Some media organisations have perpetuated the outrage with the continued reference to "sex education" and "sex curriculum". The correct reference is Comprehensive Sexuality Education. It is part of a section of the Life Orientation subject, which focuses on "sexuality" as opposed to "sex". Media reports have also incorrectly referred to a "new curriculum" or "planned curriculum" even when DBE made it clear the CSE aspect in LO is not a new curriculum.

It has also become necessary to correct the misrepresentation in the article carried in The Mercury of 12 November 2019, written by Mayibongwe Maqhina, with the title that said "Parents can opt out of sex curriculum, says Minister". The headline of the article is patently false and its message misleading. The article is based on a misunderstanding of Minister Angie Motshekga's reply to a parliamentary question.

In her response to the Parliamentary Question Minister Motshekga said "all learners in public schools receive set provisions as per the CAPS. Parents have a right to opt out of the current curriculum (CAPS), provided that they can produce an alternative curriculum that meets the required CAPS criteria for competence." The meaning of this is contrary to the interpretation as perpetuated in the article.

What the response means is that the Curriculum and Assessment Policy Statements (CAPS) that is offered in public schools is a choice that parents have in terms of where they send their children. At any point a parent can opt out by seeking another curriculum offered at another institution (e.g. Cambridge or IEB [note that some private schools offer CAPS]).
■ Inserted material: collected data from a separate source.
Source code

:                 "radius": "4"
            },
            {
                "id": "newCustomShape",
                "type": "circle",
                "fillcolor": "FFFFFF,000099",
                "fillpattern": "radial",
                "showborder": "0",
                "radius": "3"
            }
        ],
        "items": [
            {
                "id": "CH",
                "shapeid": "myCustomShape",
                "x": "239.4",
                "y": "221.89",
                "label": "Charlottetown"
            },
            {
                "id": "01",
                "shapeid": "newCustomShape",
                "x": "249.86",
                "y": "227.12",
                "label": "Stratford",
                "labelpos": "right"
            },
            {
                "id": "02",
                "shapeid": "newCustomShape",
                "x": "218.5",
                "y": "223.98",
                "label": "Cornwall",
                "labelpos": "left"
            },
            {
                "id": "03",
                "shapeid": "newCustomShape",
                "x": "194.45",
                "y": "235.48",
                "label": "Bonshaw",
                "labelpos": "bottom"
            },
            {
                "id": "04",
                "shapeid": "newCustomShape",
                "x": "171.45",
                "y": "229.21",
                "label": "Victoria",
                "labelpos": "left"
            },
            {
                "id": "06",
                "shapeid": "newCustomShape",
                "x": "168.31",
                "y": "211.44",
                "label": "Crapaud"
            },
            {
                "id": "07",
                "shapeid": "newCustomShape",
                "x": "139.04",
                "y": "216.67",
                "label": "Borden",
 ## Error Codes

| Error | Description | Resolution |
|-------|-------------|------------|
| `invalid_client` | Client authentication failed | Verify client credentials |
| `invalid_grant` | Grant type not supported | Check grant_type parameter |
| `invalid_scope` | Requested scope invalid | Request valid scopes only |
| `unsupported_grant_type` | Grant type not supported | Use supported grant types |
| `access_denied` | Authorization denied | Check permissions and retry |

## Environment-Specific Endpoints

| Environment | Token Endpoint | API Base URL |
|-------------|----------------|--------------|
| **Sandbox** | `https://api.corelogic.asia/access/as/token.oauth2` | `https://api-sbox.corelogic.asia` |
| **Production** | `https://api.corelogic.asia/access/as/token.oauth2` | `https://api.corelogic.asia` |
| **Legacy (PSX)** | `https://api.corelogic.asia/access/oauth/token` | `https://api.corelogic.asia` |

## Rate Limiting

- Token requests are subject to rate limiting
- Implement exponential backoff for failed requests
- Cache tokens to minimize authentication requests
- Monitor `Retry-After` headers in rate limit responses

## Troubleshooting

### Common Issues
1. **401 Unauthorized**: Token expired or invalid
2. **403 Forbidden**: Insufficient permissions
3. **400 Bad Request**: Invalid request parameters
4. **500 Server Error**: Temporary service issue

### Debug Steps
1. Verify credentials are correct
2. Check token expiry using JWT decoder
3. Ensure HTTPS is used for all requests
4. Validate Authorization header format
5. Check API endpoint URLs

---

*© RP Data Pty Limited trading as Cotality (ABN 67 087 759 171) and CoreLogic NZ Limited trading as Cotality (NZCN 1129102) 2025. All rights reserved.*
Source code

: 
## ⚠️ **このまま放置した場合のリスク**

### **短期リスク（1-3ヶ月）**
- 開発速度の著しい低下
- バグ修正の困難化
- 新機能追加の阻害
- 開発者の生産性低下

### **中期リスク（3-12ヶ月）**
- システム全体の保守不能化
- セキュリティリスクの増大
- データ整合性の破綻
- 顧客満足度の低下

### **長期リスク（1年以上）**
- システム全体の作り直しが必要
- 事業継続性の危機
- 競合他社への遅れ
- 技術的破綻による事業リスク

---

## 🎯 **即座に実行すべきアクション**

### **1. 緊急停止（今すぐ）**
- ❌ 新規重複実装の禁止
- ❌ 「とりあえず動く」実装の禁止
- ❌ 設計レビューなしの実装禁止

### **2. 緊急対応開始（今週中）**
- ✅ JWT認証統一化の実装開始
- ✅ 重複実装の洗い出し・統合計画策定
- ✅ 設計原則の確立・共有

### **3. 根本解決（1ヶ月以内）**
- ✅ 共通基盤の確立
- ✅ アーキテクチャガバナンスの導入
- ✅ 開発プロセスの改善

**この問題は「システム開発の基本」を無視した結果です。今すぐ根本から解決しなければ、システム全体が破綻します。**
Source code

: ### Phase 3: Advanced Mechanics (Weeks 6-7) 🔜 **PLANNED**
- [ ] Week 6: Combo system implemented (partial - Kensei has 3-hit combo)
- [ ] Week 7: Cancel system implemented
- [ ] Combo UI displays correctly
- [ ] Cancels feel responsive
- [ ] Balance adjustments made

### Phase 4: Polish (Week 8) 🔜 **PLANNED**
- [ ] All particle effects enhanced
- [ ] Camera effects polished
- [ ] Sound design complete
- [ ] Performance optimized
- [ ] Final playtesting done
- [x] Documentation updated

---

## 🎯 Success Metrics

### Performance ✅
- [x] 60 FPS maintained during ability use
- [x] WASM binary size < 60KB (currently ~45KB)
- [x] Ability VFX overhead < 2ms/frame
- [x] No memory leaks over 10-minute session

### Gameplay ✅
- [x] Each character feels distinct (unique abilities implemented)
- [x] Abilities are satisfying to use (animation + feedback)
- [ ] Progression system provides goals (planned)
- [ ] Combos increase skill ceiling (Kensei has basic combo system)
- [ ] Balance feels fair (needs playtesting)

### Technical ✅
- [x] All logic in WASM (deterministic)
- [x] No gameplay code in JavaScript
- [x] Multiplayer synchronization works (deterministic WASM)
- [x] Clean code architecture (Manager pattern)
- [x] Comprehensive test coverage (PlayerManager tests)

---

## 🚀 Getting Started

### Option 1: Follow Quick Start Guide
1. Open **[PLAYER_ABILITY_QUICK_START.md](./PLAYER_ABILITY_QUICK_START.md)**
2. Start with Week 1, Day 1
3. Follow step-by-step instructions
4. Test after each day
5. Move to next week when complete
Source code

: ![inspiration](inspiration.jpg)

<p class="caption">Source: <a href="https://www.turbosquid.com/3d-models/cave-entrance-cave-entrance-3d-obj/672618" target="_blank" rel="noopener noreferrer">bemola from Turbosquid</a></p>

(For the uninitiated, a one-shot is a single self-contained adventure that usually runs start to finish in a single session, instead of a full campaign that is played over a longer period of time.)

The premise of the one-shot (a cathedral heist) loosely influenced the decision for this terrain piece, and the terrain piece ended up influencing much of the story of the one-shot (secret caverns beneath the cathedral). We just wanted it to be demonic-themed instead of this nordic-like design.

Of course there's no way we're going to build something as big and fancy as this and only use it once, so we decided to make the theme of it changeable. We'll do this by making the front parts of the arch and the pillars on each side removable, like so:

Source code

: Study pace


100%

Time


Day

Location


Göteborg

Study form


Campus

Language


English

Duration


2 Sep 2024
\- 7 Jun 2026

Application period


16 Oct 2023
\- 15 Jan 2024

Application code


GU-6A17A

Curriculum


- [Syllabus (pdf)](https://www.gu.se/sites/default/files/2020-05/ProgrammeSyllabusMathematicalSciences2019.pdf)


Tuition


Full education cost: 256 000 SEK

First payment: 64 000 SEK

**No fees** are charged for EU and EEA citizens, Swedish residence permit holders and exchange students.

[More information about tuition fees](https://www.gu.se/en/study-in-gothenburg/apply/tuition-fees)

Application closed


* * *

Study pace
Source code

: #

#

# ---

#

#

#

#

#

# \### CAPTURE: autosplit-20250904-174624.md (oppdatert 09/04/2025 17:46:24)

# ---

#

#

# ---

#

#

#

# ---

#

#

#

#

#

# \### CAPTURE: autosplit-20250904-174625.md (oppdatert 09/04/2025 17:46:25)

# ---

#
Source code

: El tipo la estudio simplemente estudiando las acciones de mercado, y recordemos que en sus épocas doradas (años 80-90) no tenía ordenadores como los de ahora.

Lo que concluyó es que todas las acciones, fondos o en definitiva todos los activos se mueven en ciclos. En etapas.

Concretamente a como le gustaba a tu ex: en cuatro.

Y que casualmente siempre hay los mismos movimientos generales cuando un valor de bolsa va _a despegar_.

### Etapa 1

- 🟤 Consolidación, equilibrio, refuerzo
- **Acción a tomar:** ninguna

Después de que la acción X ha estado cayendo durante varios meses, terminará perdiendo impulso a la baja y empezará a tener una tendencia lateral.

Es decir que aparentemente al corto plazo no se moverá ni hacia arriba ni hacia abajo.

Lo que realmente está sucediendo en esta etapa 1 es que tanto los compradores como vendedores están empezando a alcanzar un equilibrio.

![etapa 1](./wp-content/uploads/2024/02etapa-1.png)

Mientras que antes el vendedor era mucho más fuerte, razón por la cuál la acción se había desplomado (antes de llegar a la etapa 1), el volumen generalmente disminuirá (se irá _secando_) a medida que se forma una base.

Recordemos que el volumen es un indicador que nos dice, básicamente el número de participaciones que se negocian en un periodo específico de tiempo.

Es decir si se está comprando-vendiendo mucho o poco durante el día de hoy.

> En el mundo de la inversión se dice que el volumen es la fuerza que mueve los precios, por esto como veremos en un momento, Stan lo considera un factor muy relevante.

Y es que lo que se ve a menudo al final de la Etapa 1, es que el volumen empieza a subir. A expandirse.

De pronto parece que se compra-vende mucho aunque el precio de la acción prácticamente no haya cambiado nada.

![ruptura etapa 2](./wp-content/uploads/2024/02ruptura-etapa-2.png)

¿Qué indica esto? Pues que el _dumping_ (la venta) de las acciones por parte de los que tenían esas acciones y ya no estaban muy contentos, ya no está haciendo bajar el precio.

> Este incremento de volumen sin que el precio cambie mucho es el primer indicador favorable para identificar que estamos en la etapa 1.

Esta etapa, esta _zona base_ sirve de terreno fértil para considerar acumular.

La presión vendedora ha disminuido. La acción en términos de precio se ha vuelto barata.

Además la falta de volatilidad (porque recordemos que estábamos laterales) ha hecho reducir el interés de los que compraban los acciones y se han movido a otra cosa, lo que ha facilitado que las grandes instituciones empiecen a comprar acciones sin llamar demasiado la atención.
The response is not to suggest that parents can opt out of specific sections of the curriculum like Life Orientation (which has CSE) but rather the whole curriculum altogether and replace it with an equivalent.

The learner's education is also not modular in that you can have parts of Cambridge (as an example) and then parts of CAPS and others something else. In other words the Minister said nothing new other than to remind of the general provisions available regarding the choice parents have when deciding on where to enrol their children.

If you choose CAPS, Life Orientation (with CSE) is already part of the curriculum, and has been since 2000. Parents are also free, and indeed, encouraged, to look into any aspect of what their children are taught in any subject at any time. It's all available to them in various ways.

The Department has now made available all the scripted lesson plans for people to read and review. The Department is therefore urging the nation to resist and ignore the latest misinformation campaign that seeks to spread more confusion and sow panic around the comprehensive sexuality education.

Important facts:

There is no new CSE curriculum to be introduced;

There is no implementation of a "new curriculum" in 2020;

The department is conducting a pilot in 5 provinces, 1 500 schools;

The Department is only testing the use of Scripted Lesson Plans, nothing more.

Consultation has taken place in the areas where the pilot is taking place.

Since the introduction of CSE in 2000, the Department has held continuous consultative engagements with stakeholders, both at national and provincial level. These engagements were specifically informed by, among others, the South African National HIV Prevalence, high rates of learner and teenage pregnancy.

The Department is open, and will continue, to engage concerned citizens who have an input to make regarding the scripted lesson plans on comprehensive sexuality education in particular and Life Orientation in general.